Last week, China’s Central Bank, working in tandem with the new financial reforms set by the government at the beginning of the year, doubled the trading range of the renminbi, allowing it extra flexibility in valuation.
Almost immediately, the renminbi dropped 0.5 per cent to 6.23 against the greenback.
Overall, the renminbi has fallen almost three per cent against the dollar year to date.
In November, the People’s Bank of China (PBOC) said it was examining further widening the renminbi’s daily trading band as it boosts the currency’s convertibility.
PBOC Governor Zhou Xiaochuan was quoted by Bloomberg in a newly published book saying the central bank will cancel volume limits on trial programmes that give foreign fund managers access to Chinese capital markets and Chinese managers to foreign markets, as it speeds up efforts to boost the yuan’s convertibility.

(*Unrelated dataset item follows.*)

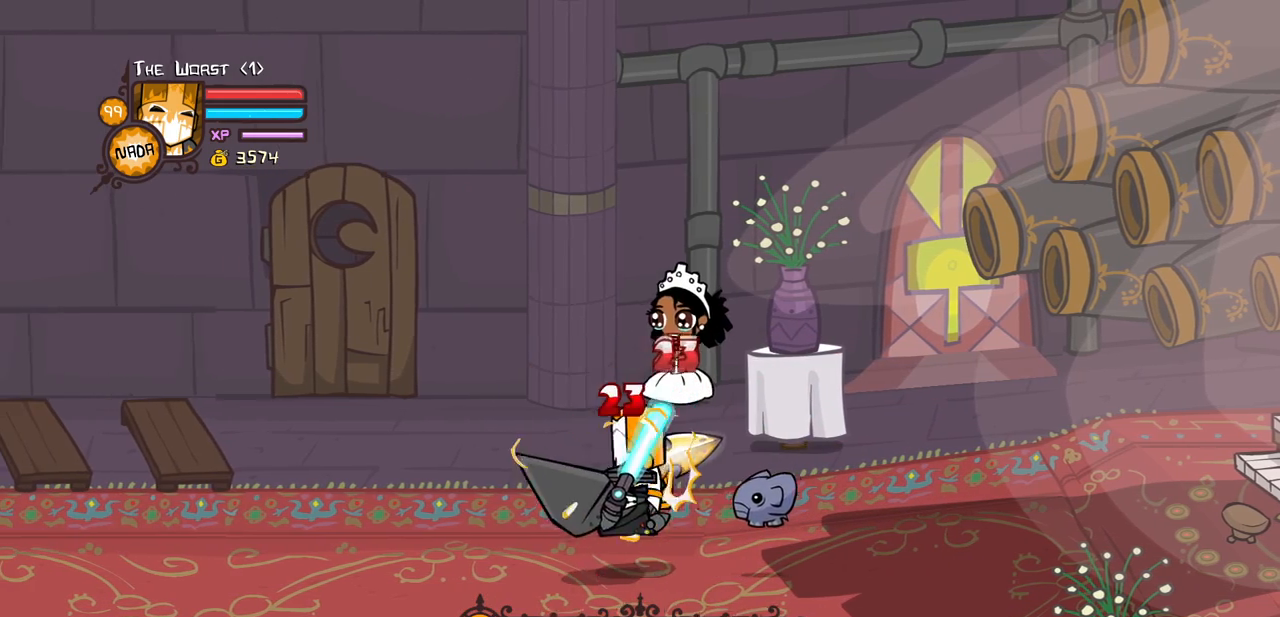
{"keys": []}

“China will speed up the process for the yuan to become fully convertible and strengthen supervision on hot money,” Zhou wrote.
Quotas under the qualified foreign institutional investor programme and the qualified domestic institutional investor programme will be expanded and then erased, added Zhou.

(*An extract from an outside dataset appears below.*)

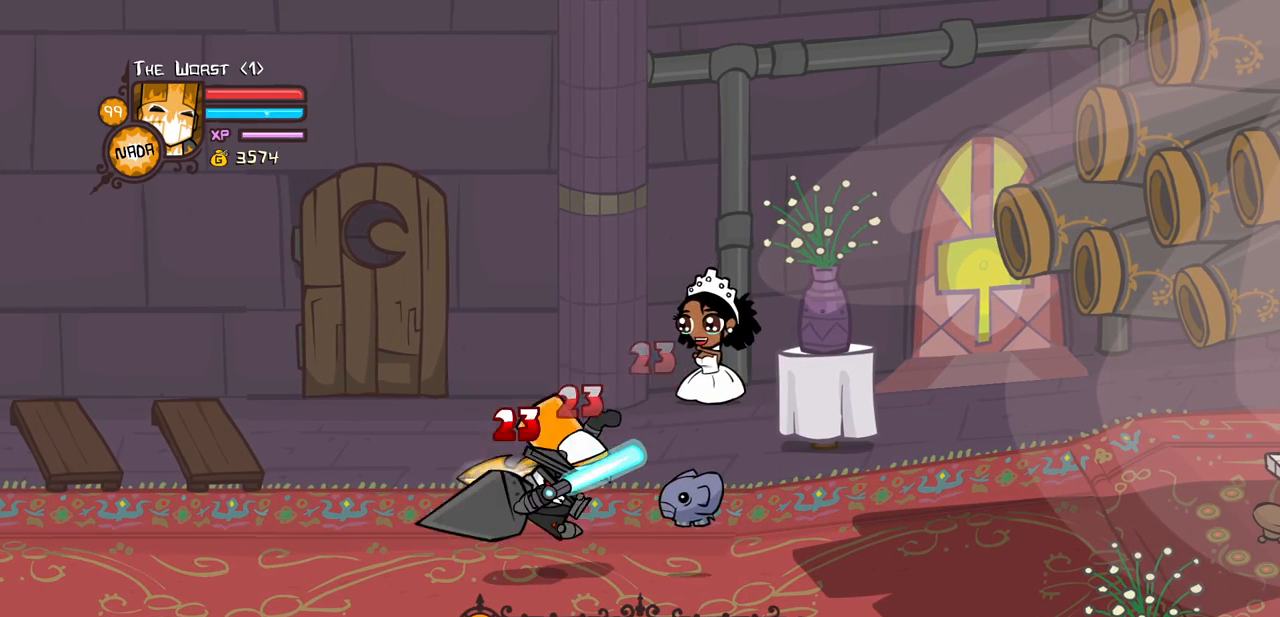
{"keys": [], "events": [[33, "heavy", "down"], [267, "heavy", "up"], [367, "light", "down"], [417, "left", "down"], [500, "left", "up"], [500, "light", "up"]]}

Since then, however, the yuan has been hit by recent local market data indicating that China’s powerhouse economic dynamo, which in previous years helped pull the world out of recession, may be slowing down.
There has also been speculation among Chinese traders that the Central Bank may have encouraged large financial institutions to buy foreign currencies as a means of moderately depreciating the yuan
The move comes amid a report from Xiamen University in Fujian province that GDP growth will decrease to 7.62 per cent in 2014 from 7.7 per cent in 2013.
While the drop is very moderate – growth was 7.8 per cent in 2012 – it does indicate a slowdown trend.
The situation is exacerbated by fears the bustling real estate sector in China is also slowing down.